Records from a data source
══════
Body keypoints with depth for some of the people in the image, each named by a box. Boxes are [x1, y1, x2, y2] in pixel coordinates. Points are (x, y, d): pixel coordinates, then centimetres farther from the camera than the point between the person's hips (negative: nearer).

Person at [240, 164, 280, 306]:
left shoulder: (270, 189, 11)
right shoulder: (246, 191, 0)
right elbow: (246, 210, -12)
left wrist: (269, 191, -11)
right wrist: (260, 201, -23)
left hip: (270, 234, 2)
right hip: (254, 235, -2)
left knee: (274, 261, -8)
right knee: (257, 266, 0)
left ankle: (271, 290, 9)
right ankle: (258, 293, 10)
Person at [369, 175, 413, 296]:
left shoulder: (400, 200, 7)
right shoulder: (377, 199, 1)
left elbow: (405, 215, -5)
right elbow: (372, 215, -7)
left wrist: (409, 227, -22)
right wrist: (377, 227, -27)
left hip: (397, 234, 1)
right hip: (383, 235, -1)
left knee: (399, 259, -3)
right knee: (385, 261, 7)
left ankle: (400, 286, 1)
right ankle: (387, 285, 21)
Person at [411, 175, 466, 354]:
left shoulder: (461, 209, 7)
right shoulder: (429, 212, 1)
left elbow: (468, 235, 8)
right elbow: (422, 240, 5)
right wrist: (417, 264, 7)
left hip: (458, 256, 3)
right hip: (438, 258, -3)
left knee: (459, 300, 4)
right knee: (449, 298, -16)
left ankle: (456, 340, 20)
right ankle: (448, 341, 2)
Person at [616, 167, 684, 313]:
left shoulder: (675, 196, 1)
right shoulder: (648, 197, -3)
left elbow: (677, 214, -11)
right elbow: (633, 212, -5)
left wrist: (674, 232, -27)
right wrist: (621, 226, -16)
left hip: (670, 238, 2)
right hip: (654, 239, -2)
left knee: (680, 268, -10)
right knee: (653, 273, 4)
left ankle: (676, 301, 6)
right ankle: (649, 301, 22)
══════
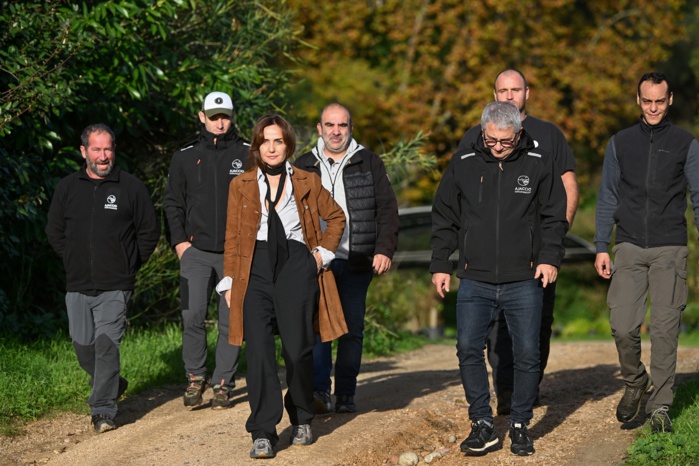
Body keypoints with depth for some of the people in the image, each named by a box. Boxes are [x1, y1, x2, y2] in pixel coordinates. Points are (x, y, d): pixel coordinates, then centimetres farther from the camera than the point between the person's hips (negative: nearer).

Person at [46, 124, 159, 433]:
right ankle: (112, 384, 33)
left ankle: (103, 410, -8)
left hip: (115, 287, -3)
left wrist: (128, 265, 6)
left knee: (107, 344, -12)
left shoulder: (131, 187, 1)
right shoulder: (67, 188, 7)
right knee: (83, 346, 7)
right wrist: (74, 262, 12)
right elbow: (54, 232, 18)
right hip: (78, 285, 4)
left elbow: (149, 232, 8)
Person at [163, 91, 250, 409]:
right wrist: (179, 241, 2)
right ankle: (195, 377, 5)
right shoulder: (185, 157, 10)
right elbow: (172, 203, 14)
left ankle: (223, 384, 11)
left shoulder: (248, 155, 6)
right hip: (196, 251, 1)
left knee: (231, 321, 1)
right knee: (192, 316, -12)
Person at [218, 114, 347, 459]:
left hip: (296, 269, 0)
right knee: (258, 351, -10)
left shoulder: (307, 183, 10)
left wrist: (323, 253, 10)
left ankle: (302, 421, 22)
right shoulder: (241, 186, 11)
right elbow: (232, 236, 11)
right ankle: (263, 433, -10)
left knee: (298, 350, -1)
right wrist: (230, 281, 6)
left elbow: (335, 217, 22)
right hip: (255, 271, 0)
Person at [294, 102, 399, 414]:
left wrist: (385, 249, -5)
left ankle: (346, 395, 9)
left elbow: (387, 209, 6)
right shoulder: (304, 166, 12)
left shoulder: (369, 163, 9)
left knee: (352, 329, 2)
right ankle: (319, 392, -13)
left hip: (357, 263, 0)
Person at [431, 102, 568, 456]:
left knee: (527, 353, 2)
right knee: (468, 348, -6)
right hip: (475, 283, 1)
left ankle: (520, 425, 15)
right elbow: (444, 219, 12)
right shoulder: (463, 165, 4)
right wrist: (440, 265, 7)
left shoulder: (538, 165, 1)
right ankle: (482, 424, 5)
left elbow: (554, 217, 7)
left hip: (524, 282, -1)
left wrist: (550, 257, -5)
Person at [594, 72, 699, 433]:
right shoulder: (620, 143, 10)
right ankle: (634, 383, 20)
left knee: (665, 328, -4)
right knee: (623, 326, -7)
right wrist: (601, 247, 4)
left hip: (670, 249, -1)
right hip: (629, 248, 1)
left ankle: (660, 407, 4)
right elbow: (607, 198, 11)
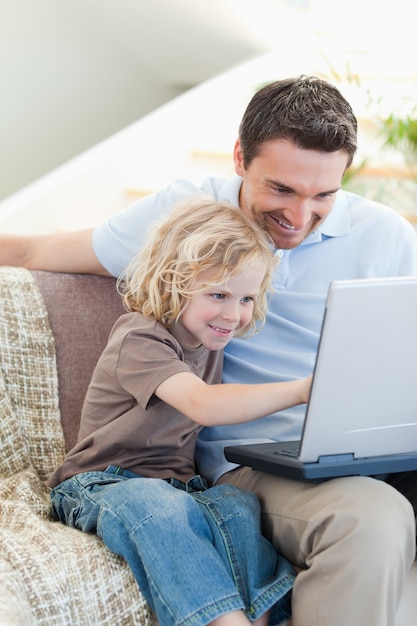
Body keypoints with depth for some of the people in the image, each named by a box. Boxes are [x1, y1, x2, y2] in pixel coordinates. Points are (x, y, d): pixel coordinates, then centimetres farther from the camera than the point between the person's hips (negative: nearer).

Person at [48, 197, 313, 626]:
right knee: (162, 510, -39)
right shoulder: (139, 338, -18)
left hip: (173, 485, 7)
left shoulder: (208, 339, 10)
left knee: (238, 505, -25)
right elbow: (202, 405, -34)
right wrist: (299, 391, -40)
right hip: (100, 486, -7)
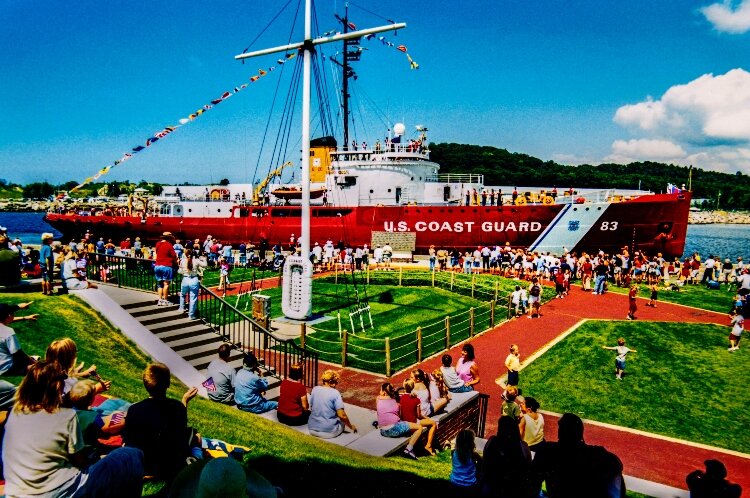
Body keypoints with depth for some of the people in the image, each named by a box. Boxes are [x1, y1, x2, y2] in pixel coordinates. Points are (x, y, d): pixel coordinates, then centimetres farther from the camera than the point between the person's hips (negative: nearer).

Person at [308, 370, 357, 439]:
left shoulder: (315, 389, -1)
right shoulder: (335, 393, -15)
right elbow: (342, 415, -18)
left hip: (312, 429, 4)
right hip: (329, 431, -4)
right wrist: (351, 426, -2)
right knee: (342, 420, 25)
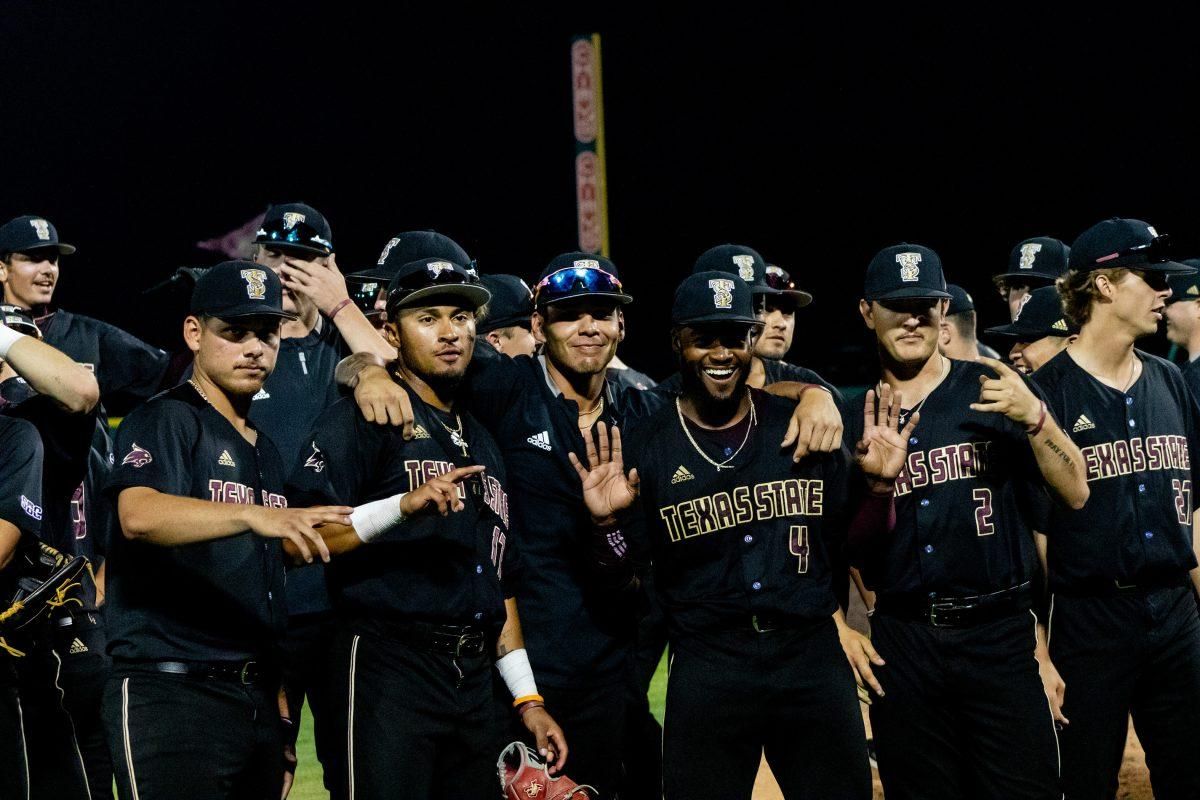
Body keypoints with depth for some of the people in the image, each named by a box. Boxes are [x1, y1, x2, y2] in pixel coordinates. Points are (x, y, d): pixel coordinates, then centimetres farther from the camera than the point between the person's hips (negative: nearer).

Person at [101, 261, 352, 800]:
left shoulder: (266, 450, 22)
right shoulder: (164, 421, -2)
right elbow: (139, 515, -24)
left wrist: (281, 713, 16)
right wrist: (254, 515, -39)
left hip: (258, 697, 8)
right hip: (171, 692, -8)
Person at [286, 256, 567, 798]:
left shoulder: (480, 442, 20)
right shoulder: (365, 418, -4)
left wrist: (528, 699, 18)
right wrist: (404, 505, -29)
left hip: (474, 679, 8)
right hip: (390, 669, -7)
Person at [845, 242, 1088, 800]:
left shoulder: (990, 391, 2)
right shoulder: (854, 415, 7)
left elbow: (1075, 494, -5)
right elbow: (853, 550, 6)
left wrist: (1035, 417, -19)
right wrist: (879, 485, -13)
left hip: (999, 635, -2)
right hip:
══════
EXERCISE DESCRIPTION: Put the lines from the line containing "right shoulder: (648, 197, -3)" up to and including the line containing "left ankle: (676, 301, 6)" into a JSON list of strings, one string per line, leaving out blank lines.

EXERCISE RESPONSE:
[
  "right shoulder: (648, 197, -3)",
  "left elbow: (677, 214, -11)",
  "right elbow: (633, 212, -5)",
  "left wrist: (674, 232, -27)",
  "right wrist: (621, 226, -16)",
  "left hip: (670, 238, 2)",
  "right hip: (654, 239, -2)",
  "left knee: (680, 268, -10)",
  "right knee: (653, 273, 4)",
  "left ankle: (676, 301, 6)"
]